### Work instructions:
Output every line of the material exactly, omitting images.

### The data:
----------
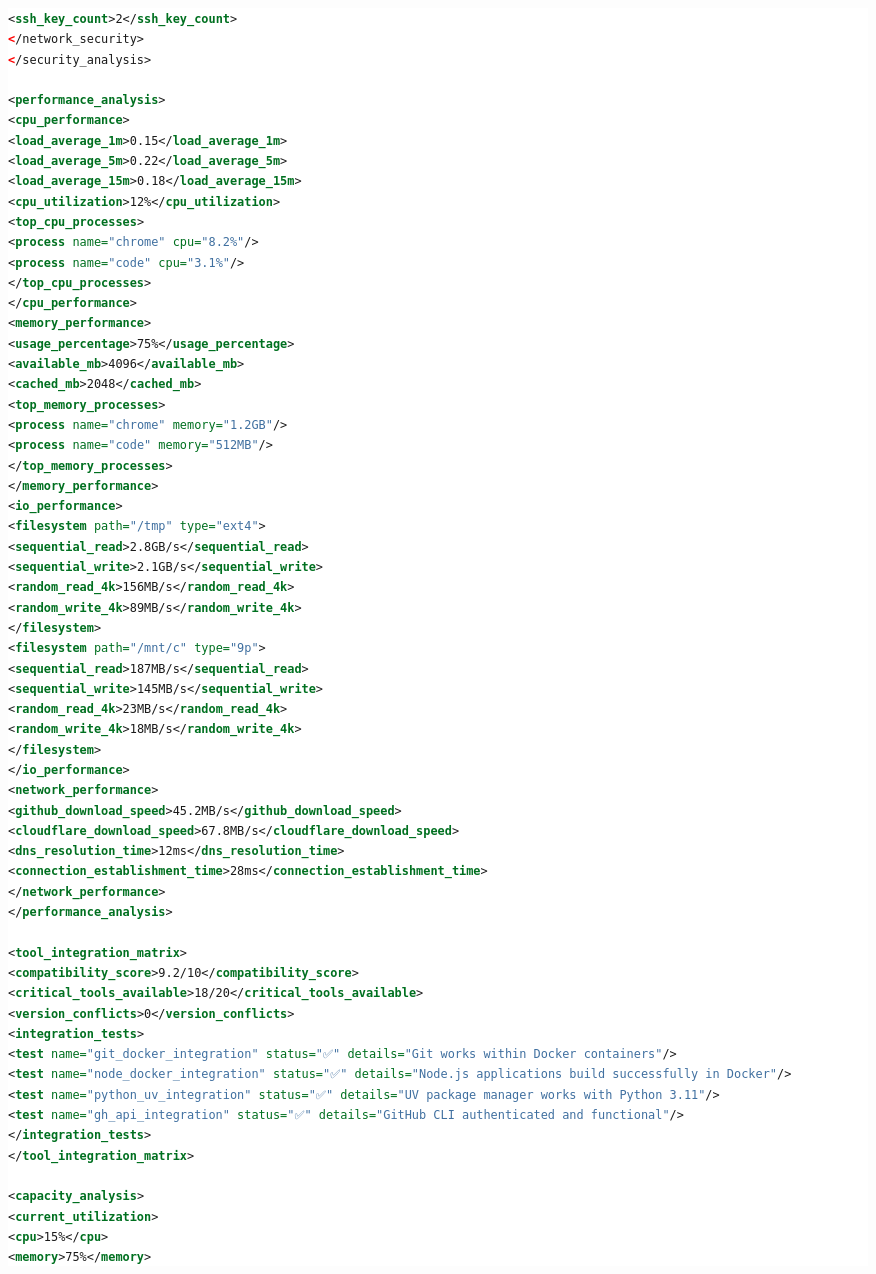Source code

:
 ```xml
<ssh_key_count>2</ssh_key_count>
</network_security>
</security_analysis>

<performance_analysis>
<cpu_performance>
<load_average_1m>0.15</load_average_1m>
<load_average_5m>0.22</load_average_5m>
<load_average_15m>0.18</load_average_15m>
<cpu_utilization>12%</cpu_utilization>
<top_cpu_processes>
<process name="chrome" cpu="8.2%"/>
<process name="code" cpu="3.1%"/>
</top_cpu_processes>
</cpu_performance>
<memory_performance>
<usage_percentage>75%</usage_percentage>
<available_mb>4096</available_mb>
<cached_mb>2048</cached_mb>
<top_memory_processes>
<process name="chrome" memory="1.2GB"/>
<process name="code" memory="512MB"/>
</top_memory_processes>
</memory_performance>
<io_performance>
<filesystem path="/tmp" type="ext4">
<sequential_read>2.8GB/s</sequential_read>
<sequential_write>2.1GB/s</sequential_write>
<random_read_4k>156MB/s</random_read_4k>
<random_write_4k>89MB/s</random_write_4k>
</filesystem>
<filesystem path="/mnt/c" type="9p">
<sequential_read>187MB/s</sequential_read>
<sequential_write>145MB/s</sequential_write>
<random_read_4k>23MB/s</random_read_4k>
<random_write_4k>18MB/s</random_write_4k>
</filesystem>
</io_performance>
<network_performance>
<github_download_speed>45.2MB/s</github_download_speed>
<cloudflare_download_speed>67.8MB/s</cloudflare_download_speed>
<dns_resolution_time>12ms</dns_resolution_time>
<connection_establishment_time>28ms</connection_establishment_time>
</network_performance>
</performance_analysis>

<tool_integration_matrix>
<compatibility_score>9.2/10</compatibility_score>
<critical_tools_available>18/20</critical_tools_available>
<version_conflicts>0</version_conflicts>
<integration_tests>
<test name="git_docker_integration" status="✅" details="Git works within Docker containers"/>
<test name="node_docker_integration" status="✅" details="Node.js applications build successfully in Docker"/>
<test name="python_uv_integration" status="✅" details="UV package manager works with Python 3.11"/>
<test name="gh_api_integration" status="✅" details="GitHub CLI authenticated and functional"/>
</integration_tests>
</tool_integration_matrix>

<capacity_analysis>
<current_utilization>
<cpu>15%</cpu>
<memory>75%</memory>
```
----------
### Worked solution:
Source code

:
 ```xml
<ssh_key_count>2</ssh_key_count>
</network_security>
</security_analysis>

<performance_analysis>
<cpu_performance>
<load_average_1m>0.15</load_average_1m>
<load_average_5m>0.22</load_average_5m>
<load_average_15m>0.18</load_average_15m>
<cpu_utilization>12%</cpu_utilization>
<top_cpu_processes>
<process name="chrome" cpu="8.2%"/>
<process name="code" cpu="3.1%"/>
</top_cpu_processes>
</cpu_performance>
<memory_performance>
<usage_percentage>75%</usage_percentage>
<available_mb>4096</available_mb>
<cached_mb>2048</cached_mb>
<top_memory_processes>
<process name="chrome" memory="1.2GB"/>
<process name="code" memory="512MB"/>
</top_memory_processes>
</memory_performance>
<io_performance>
<filesystem path="/tmp" type="ext4">
<sequential_read>2.8GB/s</sequential_read>
<sequential_write>2.1GB/s</sequential_write>
<random_read_4k>156MB/s</random_read_4k>
<random_write_4k>89MB/s</random_write_4k>
</filesystem>
<filesystem path="/mnt/c" type="9p">
<sequential_read>187MB/s</sequential_read>
<sequential_write>145MB/s</sequential_write>
<random_read_4k>23MB/s</random_read_4k>
<random_write_4k>18MB/s</random_write_4k>
</filesystem>
</io_performance>
<network_performance>
<github_download_speed>45.2MB/s</github_download_speed>
<cloudflare_download_speed>67.8MB/s</cloudflare_download_speed>
<dns_resolution_time>12ms</dns_resolution_time>
<connection_establishment_time>28ms</connection_establishment_time>
</network_performance>
</performance_analysis>

<tool_integration_matrix>
<compatibility_score>9.2/10</compatibility_score>
<critical_tools_available>18/20</critical_tools_available>
<version_conflicts>0</version_conflicts>
<integration_tests>
<test name="git_docker_integration" status="✅" details="Git works within Docker containers"/>
<test name="node_docker_integration" status="✅" details="Node.js applications build successfully in Docker"/>
<test name="python_uv_integration" status="✅" details="UV package manager works with Python 3.11"/>
<test name="gh_api_integration" status="✅" details="GitHub CLI authenticated and functional"/>
</integration_tests>
</tool_integration_matrix>

<capacity_analysis>
<current_utilization>
<cpu>15%</cpu>
<memory>75%</memory>
```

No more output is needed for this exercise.